[[ INPUT, beginning ]]

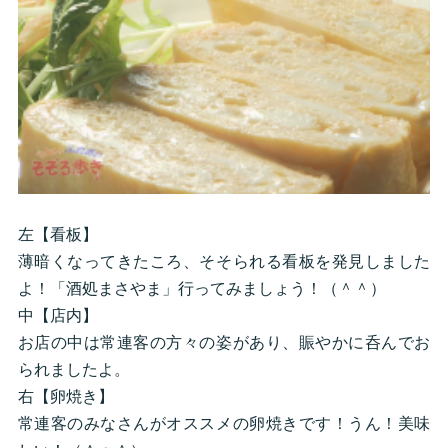
左【看板】
薄暗くなってきたころ、そそられる看板を発見しました
よ！「酒処まさやま」行ってみましょう！（＾＾）
中【店内】
お店の中は常連客の方々の姿があり、賑やかに呑んでお
られましたよ。
右【卵焼き】
常連客のみなさんがオススメの卵焼きです！うん！美味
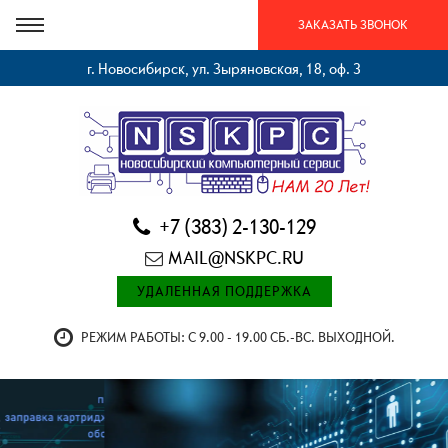
ЗАКАЗАТЬ ЗВОНОК
г. Новосибирск, ул. Зыряновская, 18, оф. 3
+7 (383) 2-130-129
MAIL@NSKPC.RU
УДАЛЕННАЯ ПОДДЕРЖКА
РЕЖИМ РАБОТЫ: С 9.00 - 19.00 СБ.-ВС. ВЫХОДНОЙ.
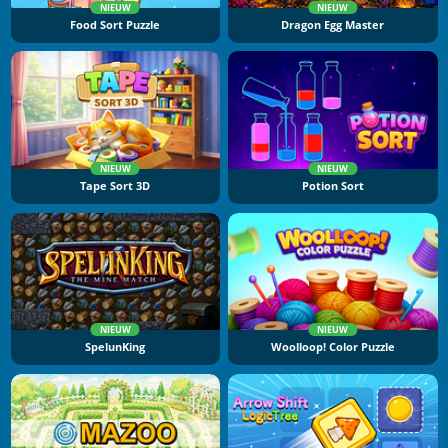
NIEUW
NIEUW
Food Sort Puzzle
Dragon Egg Master
NIEUW
NIEUW
Tape Sort 3D
Potion Sort
NIEUW
NIEUW
SpelunKing
Woolloop! Color Puzzle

[[ INPUT, end ]]

_WRITTEN TASK_
Total lines with "Puzzle" in the records above: report that figure alone.

_ANSWER TO THIS PROBLEM_
2